Category: Acute Kidney Injury

  • 102 AKI: Clinical, Outcomes, and Trials

Authors

  • Mulligan, Emma A., University of California San Diego, La Jolla, California, United States
  • Fang, Christina, University of California San Diego, La Jolla, California, United States
  • Woodell, Tyler, University of California San Diego, La Jolla, California, United States
  • Abdelmalek, Joseph A., University of California San Diego, La Jolla, California, United States
Introduction

Prior case reports have described acute kidney injury associated with cutaneous T cell lymphoma due to renal infiltration and paraneoplastic glomerular diseases. Sezary syndrome is the rarer leukemic variant of cutaneous T cell lymphoma.
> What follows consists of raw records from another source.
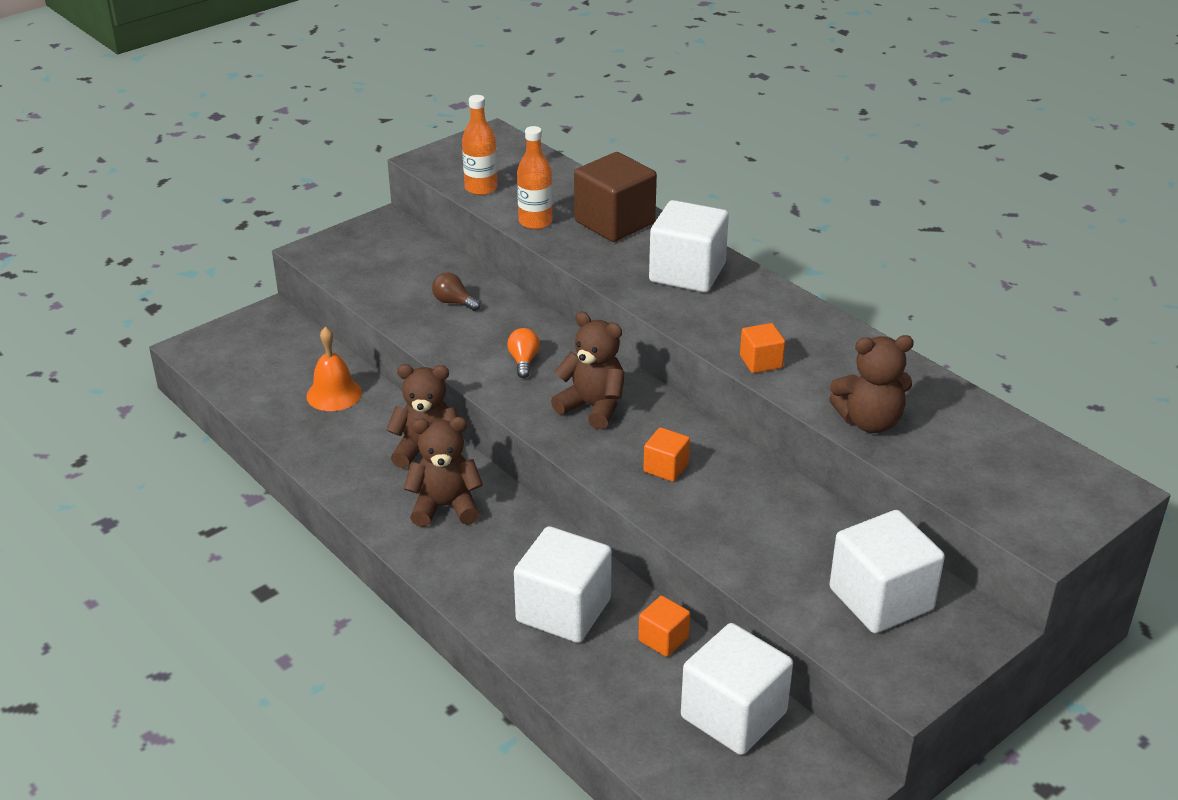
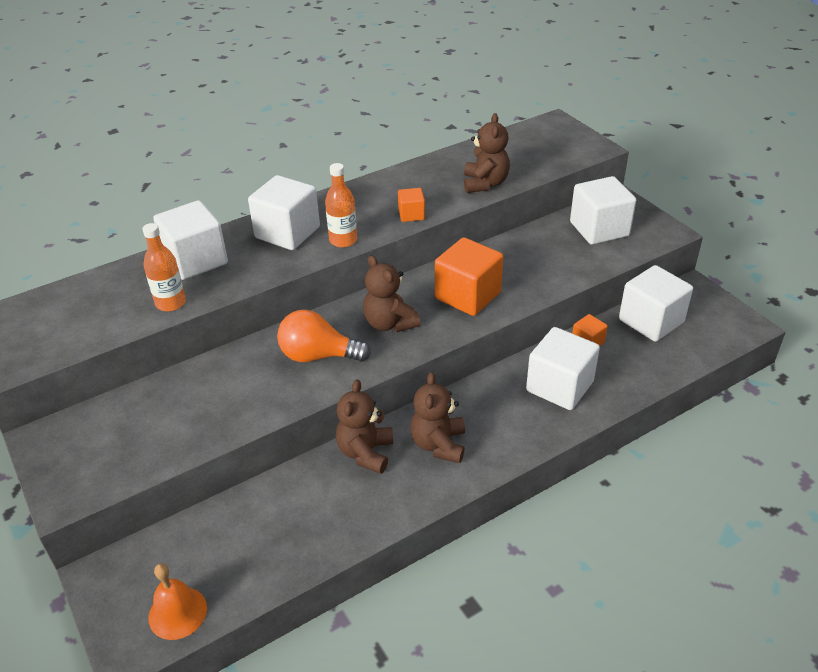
camera: 80 degrees left, 5 degrees up
orange bell [306,327,362,411] -> orange bell moved to [148,563,207,640]
brown light bulb [432,273,480,311] -> none
orange bottle [462,95,497,195] -> orange bottle moved to [325,163,357,248]
orange light bulb [507,328,540,378] -> orange light bulb [277,310,371,362], size x1.93
brown teddy bear [551,312,624,430] -> brown teddy bear turned 75 degrees counterclockwise [363,255,420,332]
brown cube [574,152,657,242] -> white cube [153,200,228,280]
orange cube [643,427,690,482] -> orange cube [435,237,503,316], size x2.00

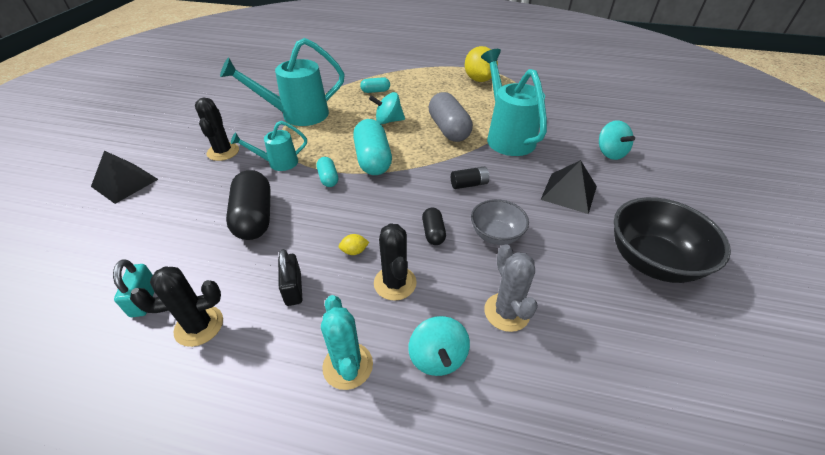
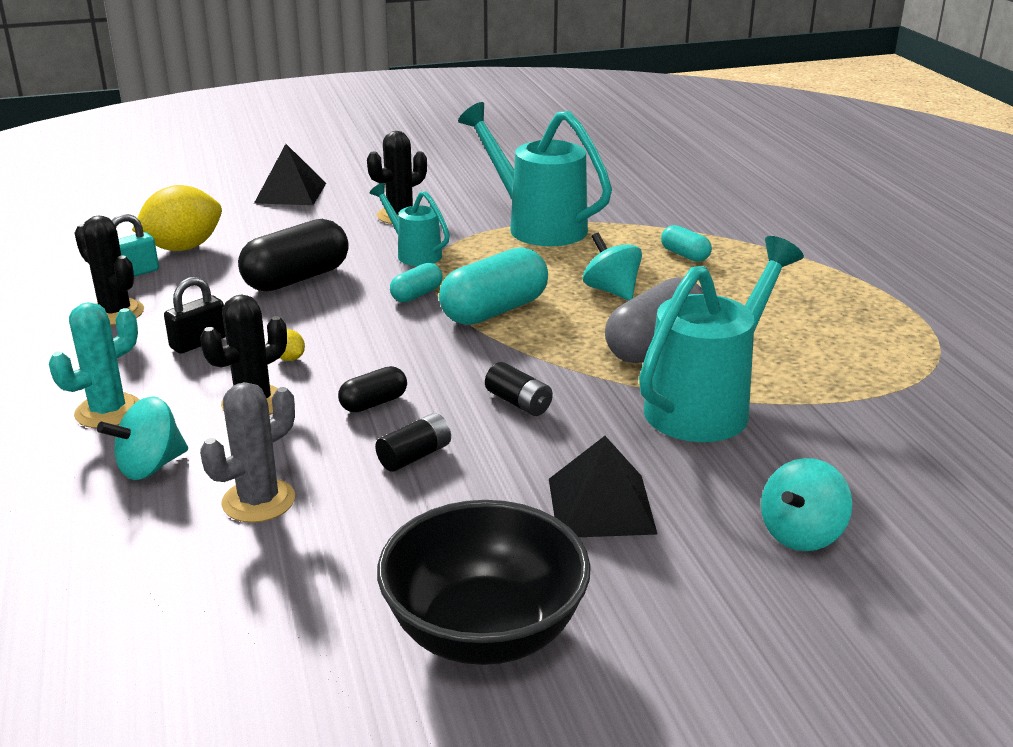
camera: 60 degrees right, 15 degrees down
yellow lemon [465,46,498,82] -> yellow lemon moved to [132,185,222,251]
grey bowl [471,199,529,245] -> black battery [375,413,451,472]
We report a case of acute kidney injury due to paraneoplastic IgA nephropathy in a patient with newly diagnosed Sezary syndrome.

Case Description

A 75-year-old man with 6 months of pruritic, widespread rash and lab abnormalities was admitted for expedited workup which showed Sezary syndrome. He also had a non-oliguric acute kidney injury. Despite appropriate treatment for obstruction, volume overload, and possible tumor lysis, his creatinine uptrended. Urinalysis showed 3+ blood, 3+ protein, and casts with a total protein to creatinine ratio of 10.74 g/g. ANA, ANCA, rheumatoid factor, hepatitis B, hepatitis C, and cryoglobulin were all negative. C3 and C4 were normal at 108 and 23 mg/dL respectively. A kidney biopsy on day 20 showed acute tubular injury and membranoproliferative glomerulonephritis most consistent with IgA nephropathy. High dose steroids were started on day 49 and creatinine peaked on day 51 at 5.94 mg/dL. Renal function gradually improved and the patient never required renal replacement therapy.

Discussion

This case describes paraneoplastic IgA nephropathy related to Sezary syndrome and shows improvement in renal function after starting high dose steroids. More broadly, paraneoplastic glomerular diseases are a critical diagnosis in patients with malignancy and acute kidney injury.

Creatinine trend, admission = day 1

A. Light microscopy: membranoproliferative glomerulonephritis with neutrophilic exudates and IgA/C3 predominance. B. Electron microscopy: mesangial and subendothelial deposits.